Requirement 1
Please translate this sentence from the coronavirus protease passage into Spanish: "Although the viruses aren't identical, comparative experiments demonstrate behavioral correlation."
Requirement 2
Carry on the coronavirus protease passage, picking up after its final sentence.

Exercise passage
There is a high level of similarity in both amino acid sequence and structure between the SARS and SARS-CoV-2 virus, particularly in regards to the catalytic active sites of their proteases. Several coronavirus-specific amino acid sequences were discovered for use in investigating enzyme inhibitors for SARS, and have since been repurposed for SARS-CoV-2 research. By conjugating these sequences to FRET pairs, several fluorescent substrates have been developed to accurately measure protease activity. These substrates can be employed in sensitive assays for research into development of possible protease inhibitors for SARS-CoV-2 antiviral therapies.

 

Introduction


Detected in late 2019 and subsequently spreading across the globe, the pandemic caused by the novel severe acute respiratory syndrome coronavirus 2 (SARS-CoV-2) represents the worst threat to human health in over a century. Also referred to as Covid-19, the virus has marshaled unprecedented efforts from the global scientific community in research into possible treatments and vaccines. There are several avenues of inquiry being pursued, of which one of the most promising is inhibiting essential enzymatic catalysis that the virus requires to function and replicate itself. Identifying and targeting proteases were helpful in identifying successful therapies during previous health crises, such as HIV, as well as the viral predecessor of the current pandemic, the related SARS-CoV pathogen that caused an epidemic in 2003.¹ SARS-CoV-2 has two cysteine proteases: the papain-like protease PLpro, and the chymotrypsin-like protease 3CLpro, (sometimes called the main protease or Mpro) both of which are high-priority therapeutic targets.² Via prior research with related coronaviruses, work on mapping the sequences and structure of these has led to the development of coronavirus-specific substrates which can be used to detect and measure enzymatic activity. These allow accurate evaluation of treatments, and pave the way to further exploration into possible inhibitors and treatments.

 

Sequence and Structure Conservation between Previous Coronaviruses and SARS-CoV-2


Of particular interest to medical researchers is the knowledge that the catalytic sites for proteases are very highly conserved. There is only one amino acid difference (ser46) at the protease active site between SARS-CoV-2 and SARS.¹ This conservation of sequence strongly indicates that observed behavior and responses of these sites can be applied with confidence across types. Although the viruses aren't identical, comparative experiments demonstrate behavioral correlation. Unfortunately, the variations in viral structure that do exist lead to differences in binding affinities and presumed efficacy of experimental inhibiting compounds. Given the similarities, however, the research done during and in the wake of the SARS epidemic is able to be repurposed into promising investigations for the closely-related SARS-CoV-2 pandemic.

Dataset excerpts
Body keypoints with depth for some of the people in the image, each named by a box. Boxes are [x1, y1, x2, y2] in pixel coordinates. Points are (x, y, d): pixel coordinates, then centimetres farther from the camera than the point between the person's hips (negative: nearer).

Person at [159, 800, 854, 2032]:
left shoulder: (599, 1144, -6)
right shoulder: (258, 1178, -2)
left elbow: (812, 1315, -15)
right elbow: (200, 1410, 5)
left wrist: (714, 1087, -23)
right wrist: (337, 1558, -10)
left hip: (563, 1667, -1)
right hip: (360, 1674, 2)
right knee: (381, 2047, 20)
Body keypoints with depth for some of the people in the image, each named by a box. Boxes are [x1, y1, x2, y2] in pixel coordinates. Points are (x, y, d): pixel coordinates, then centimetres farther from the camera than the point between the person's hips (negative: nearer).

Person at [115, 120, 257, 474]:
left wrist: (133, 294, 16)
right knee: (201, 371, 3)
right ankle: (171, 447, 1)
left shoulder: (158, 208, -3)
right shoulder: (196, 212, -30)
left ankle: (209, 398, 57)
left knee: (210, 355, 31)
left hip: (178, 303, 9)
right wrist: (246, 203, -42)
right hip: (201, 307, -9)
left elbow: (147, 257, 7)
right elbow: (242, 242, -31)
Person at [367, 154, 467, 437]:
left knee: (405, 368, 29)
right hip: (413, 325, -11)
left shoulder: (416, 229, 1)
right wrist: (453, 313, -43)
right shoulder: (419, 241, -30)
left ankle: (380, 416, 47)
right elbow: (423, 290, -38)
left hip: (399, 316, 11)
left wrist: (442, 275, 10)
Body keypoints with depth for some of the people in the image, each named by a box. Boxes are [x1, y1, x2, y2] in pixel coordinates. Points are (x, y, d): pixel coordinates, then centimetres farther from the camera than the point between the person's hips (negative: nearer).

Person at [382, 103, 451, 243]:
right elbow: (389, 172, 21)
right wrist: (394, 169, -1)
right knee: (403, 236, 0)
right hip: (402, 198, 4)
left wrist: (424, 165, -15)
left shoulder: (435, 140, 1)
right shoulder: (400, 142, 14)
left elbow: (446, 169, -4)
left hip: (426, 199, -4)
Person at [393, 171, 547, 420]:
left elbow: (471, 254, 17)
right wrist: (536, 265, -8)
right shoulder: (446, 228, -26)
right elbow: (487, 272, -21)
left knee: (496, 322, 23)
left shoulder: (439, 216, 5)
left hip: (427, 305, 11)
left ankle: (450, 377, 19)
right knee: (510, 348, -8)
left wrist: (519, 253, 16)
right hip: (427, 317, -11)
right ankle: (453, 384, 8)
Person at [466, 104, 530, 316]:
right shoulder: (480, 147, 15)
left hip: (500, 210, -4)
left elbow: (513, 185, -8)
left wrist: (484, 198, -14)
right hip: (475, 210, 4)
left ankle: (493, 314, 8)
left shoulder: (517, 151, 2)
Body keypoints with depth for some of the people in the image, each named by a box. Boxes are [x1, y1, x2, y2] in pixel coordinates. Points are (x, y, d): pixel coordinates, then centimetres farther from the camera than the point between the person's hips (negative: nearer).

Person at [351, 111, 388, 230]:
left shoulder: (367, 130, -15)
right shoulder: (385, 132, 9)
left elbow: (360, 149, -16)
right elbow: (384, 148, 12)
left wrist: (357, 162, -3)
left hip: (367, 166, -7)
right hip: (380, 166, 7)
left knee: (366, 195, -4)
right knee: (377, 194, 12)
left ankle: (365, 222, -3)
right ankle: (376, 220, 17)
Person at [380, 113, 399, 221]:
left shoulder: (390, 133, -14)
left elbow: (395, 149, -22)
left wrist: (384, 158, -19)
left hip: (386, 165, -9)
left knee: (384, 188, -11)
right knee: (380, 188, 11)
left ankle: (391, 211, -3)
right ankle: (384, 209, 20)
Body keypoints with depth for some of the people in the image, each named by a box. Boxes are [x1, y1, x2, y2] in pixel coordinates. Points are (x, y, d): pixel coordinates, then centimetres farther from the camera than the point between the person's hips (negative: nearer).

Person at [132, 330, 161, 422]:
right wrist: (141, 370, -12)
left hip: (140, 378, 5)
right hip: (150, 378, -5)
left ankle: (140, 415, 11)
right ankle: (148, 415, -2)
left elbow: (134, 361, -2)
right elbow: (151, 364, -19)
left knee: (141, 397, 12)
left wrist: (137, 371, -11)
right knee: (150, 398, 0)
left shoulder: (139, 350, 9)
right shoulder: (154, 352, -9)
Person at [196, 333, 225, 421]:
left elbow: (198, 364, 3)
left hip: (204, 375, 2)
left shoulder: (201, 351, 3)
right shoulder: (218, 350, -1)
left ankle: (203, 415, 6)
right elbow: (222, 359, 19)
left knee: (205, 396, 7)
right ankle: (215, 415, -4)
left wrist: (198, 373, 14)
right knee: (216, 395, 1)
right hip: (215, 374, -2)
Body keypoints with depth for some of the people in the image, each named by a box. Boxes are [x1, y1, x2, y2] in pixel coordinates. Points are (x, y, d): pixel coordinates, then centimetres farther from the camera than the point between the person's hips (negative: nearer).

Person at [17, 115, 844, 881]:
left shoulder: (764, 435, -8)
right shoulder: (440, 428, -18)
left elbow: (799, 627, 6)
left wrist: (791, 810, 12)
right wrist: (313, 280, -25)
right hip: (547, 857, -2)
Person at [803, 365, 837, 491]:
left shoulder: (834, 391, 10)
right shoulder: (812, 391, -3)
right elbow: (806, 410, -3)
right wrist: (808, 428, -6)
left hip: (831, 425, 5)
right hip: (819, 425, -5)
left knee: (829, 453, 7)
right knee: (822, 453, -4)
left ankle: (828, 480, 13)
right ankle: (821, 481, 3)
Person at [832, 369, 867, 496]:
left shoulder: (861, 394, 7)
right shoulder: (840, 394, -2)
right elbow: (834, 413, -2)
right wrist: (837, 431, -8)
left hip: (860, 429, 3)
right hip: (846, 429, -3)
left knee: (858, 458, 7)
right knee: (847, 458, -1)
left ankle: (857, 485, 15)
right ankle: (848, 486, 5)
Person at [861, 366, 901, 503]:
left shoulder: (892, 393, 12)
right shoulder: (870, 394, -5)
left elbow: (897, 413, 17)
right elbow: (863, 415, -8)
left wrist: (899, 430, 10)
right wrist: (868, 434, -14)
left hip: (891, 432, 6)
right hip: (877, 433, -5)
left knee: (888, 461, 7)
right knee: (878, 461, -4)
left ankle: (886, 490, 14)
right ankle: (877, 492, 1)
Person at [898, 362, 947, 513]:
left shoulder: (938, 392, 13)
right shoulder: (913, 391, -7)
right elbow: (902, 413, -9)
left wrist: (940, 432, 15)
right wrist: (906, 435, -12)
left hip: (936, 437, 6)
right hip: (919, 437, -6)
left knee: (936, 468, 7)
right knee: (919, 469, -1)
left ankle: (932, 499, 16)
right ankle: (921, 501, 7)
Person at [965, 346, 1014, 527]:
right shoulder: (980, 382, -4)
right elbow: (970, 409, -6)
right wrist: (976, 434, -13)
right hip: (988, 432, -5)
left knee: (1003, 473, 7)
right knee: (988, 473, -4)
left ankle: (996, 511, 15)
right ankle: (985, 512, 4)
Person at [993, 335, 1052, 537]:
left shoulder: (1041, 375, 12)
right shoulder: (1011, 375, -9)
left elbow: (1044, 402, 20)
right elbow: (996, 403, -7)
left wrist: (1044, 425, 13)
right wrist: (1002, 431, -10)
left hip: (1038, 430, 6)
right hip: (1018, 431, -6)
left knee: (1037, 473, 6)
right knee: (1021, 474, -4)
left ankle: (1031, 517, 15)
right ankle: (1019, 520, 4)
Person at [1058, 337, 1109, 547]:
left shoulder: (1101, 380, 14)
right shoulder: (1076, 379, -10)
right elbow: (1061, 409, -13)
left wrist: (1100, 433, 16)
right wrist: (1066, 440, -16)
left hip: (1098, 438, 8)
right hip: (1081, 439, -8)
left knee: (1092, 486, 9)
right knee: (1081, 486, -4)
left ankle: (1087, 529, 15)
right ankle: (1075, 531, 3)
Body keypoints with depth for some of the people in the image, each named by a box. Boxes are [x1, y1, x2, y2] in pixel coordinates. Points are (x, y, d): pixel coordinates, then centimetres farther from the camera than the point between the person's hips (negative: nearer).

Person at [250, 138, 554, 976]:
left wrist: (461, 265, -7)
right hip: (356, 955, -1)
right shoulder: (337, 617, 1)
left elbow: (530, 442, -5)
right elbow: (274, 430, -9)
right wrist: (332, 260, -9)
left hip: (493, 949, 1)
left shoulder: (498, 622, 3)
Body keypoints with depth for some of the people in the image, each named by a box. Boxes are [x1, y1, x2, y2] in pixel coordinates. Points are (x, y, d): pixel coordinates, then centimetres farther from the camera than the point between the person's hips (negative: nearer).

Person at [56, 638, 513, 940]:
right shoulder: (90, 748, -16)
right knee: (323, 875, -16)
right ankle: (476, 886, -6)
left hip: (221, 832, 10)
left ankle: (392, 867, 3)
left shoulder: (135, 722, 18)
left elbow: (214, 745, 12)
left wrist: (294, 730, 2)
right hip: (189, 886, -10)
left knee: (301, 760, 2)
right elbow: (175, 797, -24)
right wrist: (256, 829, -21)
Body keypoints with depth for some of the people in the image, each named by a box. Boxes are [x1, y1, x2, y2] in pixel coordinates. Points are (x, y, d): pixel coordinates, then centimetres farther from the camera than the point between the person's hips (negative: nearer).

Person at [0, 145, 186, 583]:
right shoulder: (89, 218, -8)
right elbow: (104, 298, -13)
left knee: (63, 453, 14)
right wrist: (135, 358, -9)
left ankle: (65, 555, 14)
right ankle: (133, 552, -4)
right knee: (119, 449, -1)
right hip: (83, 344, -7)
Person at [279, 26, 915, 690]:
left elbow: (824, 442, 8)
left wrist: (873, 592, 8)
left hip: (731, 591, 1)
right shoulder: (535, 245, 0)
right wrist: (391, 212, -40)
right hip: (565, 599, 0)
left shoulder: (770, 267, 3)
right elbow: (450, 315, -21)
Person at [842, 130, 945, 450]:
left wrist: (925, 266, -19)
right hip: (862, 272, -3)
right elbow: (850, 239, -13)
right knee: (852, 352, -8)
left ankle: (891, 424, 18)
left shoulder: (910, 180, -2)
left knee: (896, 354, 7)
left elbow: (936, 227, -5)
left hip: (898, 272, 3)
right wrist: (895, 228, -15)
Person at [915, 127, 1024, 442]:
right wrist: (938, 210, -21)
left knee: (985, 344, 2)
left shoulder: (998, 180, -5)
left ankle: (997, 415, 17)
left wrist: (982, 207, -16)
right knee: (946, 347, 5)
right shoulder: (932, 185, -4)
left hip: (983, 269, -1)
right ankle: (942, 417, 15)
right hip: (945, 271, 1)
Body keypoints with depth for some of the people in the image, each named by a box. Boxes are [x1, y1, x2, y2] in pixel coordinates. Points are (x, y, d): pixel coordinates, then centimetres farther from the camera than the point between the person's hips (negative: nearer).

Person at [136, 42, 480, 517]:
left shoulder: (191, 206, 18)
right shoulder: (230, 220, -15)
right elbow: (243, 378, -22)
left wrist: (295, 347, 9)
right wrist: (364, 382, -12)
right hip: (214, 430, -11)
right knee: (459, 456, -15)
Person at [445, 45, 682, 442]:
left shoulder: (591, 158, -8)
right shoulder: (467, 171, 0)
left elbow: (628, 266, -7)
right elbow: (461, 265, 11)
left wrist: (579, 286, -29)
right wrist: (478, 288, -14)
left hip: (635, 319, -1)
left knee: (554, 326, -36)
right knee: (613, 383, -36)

Task response 1
Aunque los virus no son idénticos, los experimentos comparativos demuestran una correlación en su comportamiento.

Task response 2
structure comparison

X-Ray Crystal Structure Comparison of bat HKU4, SARS, & SARS-CoV-2 Proteases. Crystal structures from the Protein Data Bank ( www.rcsb.org). Section A (PDB:2z9j) represents SARS, with green ribbons showing major homology. Blue sections represent the catalytic residues, and pink portions represent differences in SARS-CoV-2. Section B (PDB:2ynb) represents bat coronavirus HKU4 protease, with the same color representations. There is extensive overlap between coronavirus proteases, with SARS and SARS-CoV-2 being largely identical. Image from Homology Models of Coronavirus 2019-nCoV 3CLpro Protease.²


As seen in Figure 1, the overall structures of coronaviruses such as SARS, MERS, and SARS-CoV-2 overlap extensively. The SARS and SARS-CoV-2 genome sequences in particular have an 89.1% similarity.³ This is significant for researchers, since the structural similarity implies that similar treatments might be effective. The sequence overlap also means that there are many identical or near-identical stretches of amino acid sequences, including the functional sites for many enzymatic targets including both proteases. This permits prior knowledge of the functional sites for SARS to be immediately applicable to investigations into inhibiting the enzymatic targets of SARS-CoV-2.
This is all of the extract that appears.